Булат Окуджава. Фото: ТАСС/Владимир Савостьянов
Конечно, новых поэтов активно пытались критиковать. Например, Игорь Кобзев пишет странное и довольно мерзкое стихотворение «Комсомольским активистам», где есть такие строчки:
Им служат оружьем трясучие джазы
И разный заморский абстрактный бред.
У них, говорят, появился даже
Собственный свой популярный поэт….
Никита Хрущев лично набросится на Вознесенского в 1963 году, под самый конец своего правления, на встрече с интеллигенцией в Кремле. Но, к чести Вознесенского, эти нападки поэта не сломили, и он с честью выдержал любые испытания.
Но вернемся к литературе. Оттепель – это время толстых журналов: выход книги из печати всегда предварялся ее публикацией в журнале, и главными рупорами новой культуры стали «Юность», где главным редактором был Валентин Катаев, и «Новый мир» во главе с Александром Твардовском.
Катаев делал ставку на молодых – тех, кто не желает принимать никакую фальшь и не желает лакировать описание жизни: «Юность» дает дорогу Василию Аксенову и Анатолию Гладилину, публикует Вознесенского и Рождественского и становится одним из самых популярных журналов у молодежи.

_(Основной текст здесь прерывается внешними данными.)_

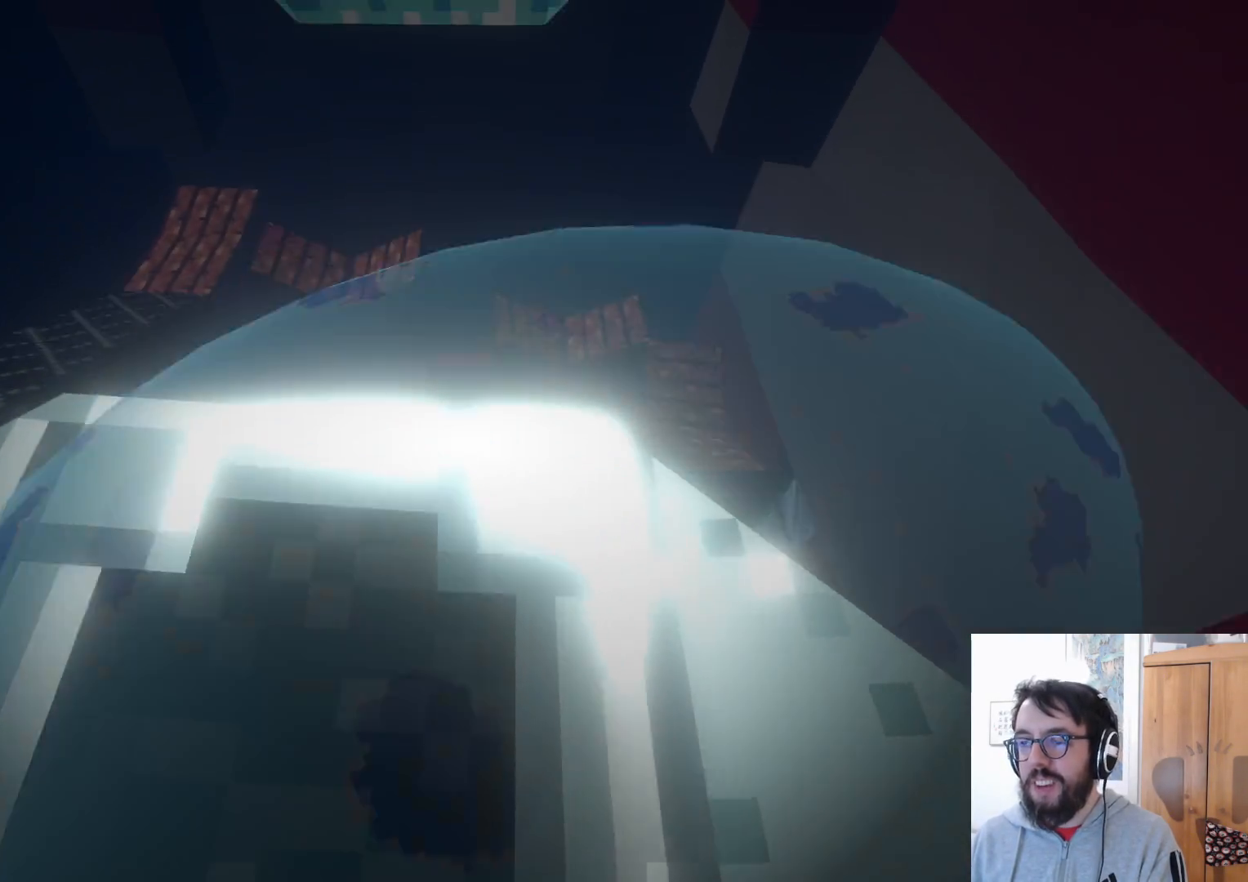
{"dt_ms": 500, "buttons": ["A"], "left_stick": "up", "right_stick": "center", "events": [[400, "A", "down"]]}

«Новый мир», напротив, делает ставку на более возрастного читателя, но при этом Твардовский тоже яростно отходит от соцреалистических установок. В Твардовском словно оживает обожаемый им Некрасов: как тот когда-то фанатично занимался «Современником», так и Твардовский отдает все силы «Новому миру», где публикует невиданные вещи: новую военную прозу (ее впоследствии назовут окопной благодаря знаменитой повести Виктора Некрасова «В окопах Сталинграда») – это свободная от цензуры и не приукрашенная излишним пафосом литература о войне, такой войне, какой ее видел простой солдат или младший офицер, «лейтенантская проза»: «Мертвым не больно» Василя Быкова, «Батальоны просят огня» Юрия Бондарева.
В «Новом мире» выходит «Один день Ивана Денисовича» Александра Солженицына – первая опубликованная вещь о сталинских лагерях, в одночасье врезавшаяся в читательское сознание. Конечно, Солженицын становится объектом нападок со стороны официального писательского сообщества, но защищают его признанные мэтры: Твардовский и Чуковский дают опальному писателю свою полную поддержку (на даче в Переделкине у Чуковского Солженицын даже находит приют).
Александр Солженицын. Фото: ТАСС/Сергей Метелица
Начинает развиваться фантастика. В космос отправляется первый спутник, а скоро в космическом пространстве оказывается и первый человек, наш, советский космонавт! Так что можно говорить о «теории дальнего прицела», о том, как через сотни лет мы начнем покорять другие галактики и открывать новые миры. Но в лучезарных вещах Ивана Ефремова и совсем молодых братьев Стругацких уже начинает прослеживаться социальная составляющая: писателям-фантастам важно не просто описать новый космический подвиг – им необходимо понять, как поведут себя люди в экстремальных ситуациях и сумеют ли они даже в космических далях продолжать оставаться людьми. Именно этой идеей наполнены яркие и трагические «Стажеры» Стругацких, и это предупреждение заложено в «Часе быка» Ефремова.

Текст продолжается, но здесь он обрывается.